▶ _DIRECTIONS_
A) Decide whether each statement agrees with the profile below. Answer yes or no for each and quote the words of the profile that decide it.
(i) Diaz lived in a car for about a month before going to his grandmother.
(ii) Diaz sold each cake for $2.
(iii) Vicente is 30 years old.
B) Print everything in the profile below from "Shortly after he" down to "cakes in Jersey.".
C) In the profile below, what nickname is Diaz known by?

▶ _PROVIDED TEXT_
------------------------------------------------------------
Diaz is an only child, and it was him and his mom growing up. He grew up in New Brunswick and lived in the Robeson public housing. "I had to learn to become a man from the streets," he said. Diaz showed a flair for sales when he was sent to live with his grandma in Puerto Rico, after he and his mom were evicted from their apartment. For a time, little Jorge jacked a window open and opened up the door to the apartment, but after the super got wise, they had no residence. He lived in a car for about a month and then went to grandma.
Shortly after he re-located, he went to buy a cake, and noticed that the wholesaler had them for sale for $1, and that the same cake sold for $2 at the store. So he bought one, and sold it for $3. Then he bought a bunch, and sold them on the street. Pretty soon, he had a wad of cash. Grandma, however, sent him to live with his dad, back in the States, and the cake selling ended, there being no market for door-to-door cakes in Jersey.
"I was used to having money," he said. "I had a cell phone, at age 11 or 12, nobody had that. Then I was introduced to drugs. I didn't use drugs or drink, and I tried to stop a few times but I was addicted to fast money." He still went to the gym, though, and built a base as a boxer.
A righty who moves well, can lead or counter, and has decent pop, Diaz is asked about his Friday foe, Vicente (24-1-1 with 16 KOs; age 26). "I think he's good, but I'm great," said the boxer nicknamed "the King," who says he styles himself after Elvis Presley, Frank Sinatra and Martin Luther KIng, for his resolve in the face of adversity. "He comes forward. They call him the Dominican Bull. For this fight, they can call me the 'Puerto Rican Matador.' I can choose to mix it up, or not. My style is: I'm a winner. I'm like water, I adapt. If I have to bang, I bang, if I have to box, I box. My objective is to perform, and win."
------------------------------------------------------------
▶ _GIVEN INFORMATION_
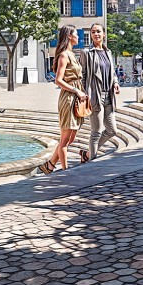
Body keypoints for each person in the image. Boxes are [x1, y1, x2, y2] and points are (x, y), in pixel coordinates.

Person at [42, 26, 85, 174]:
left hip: (76, 97)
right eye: (76, 34)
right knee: (65, 140)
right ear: (69, 37)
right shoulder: (64, 56)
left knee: (70, 138)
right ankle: (66, 172)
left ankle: (50, 165)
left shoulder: (71, 54)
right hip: (69, 98)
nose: (78, 37)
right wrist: (76, 90)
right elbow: (58, 80)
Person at [83, 24, 120, 156]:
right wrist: (84, 94)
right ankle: (90, 163)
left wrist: (115, 82)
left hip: (109, 96)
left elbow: (113, 72)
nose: (96, 34)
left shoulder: (108, 52)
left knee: (112, 130)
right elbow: (83, 75)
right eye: (93, 32)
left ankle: (88, 154)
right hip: (95, 96)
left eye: (98, 31)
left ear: (104, 34)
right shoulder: (87, 53)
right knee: (96, 132)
------------------------------------------------------------
▶ _RESPONSES FOR EACH TASK_
A)
(i) Yes: "He lived in a car for about a month and then went to grandma."
(ii) No: "So he bought one, and sold it for $3."
(iii) No: "(24-1-1 with 16 KOs; age 26)"

B)
Shortly after he re-located, he went to buy a cake, and noticed that the wholesaler had them for sale for $1, and that the same cake sold for $2 at the store. So he bought one, and sold it for $3. Then he bought a bunch, and sold them on the street. Pretty soon, he had a wad of cash. Grandma, however, sent him to live with his dad, back in the States, and the cake selling ended, there being no market for door-to-door cakes in Jersey.

C) "The King."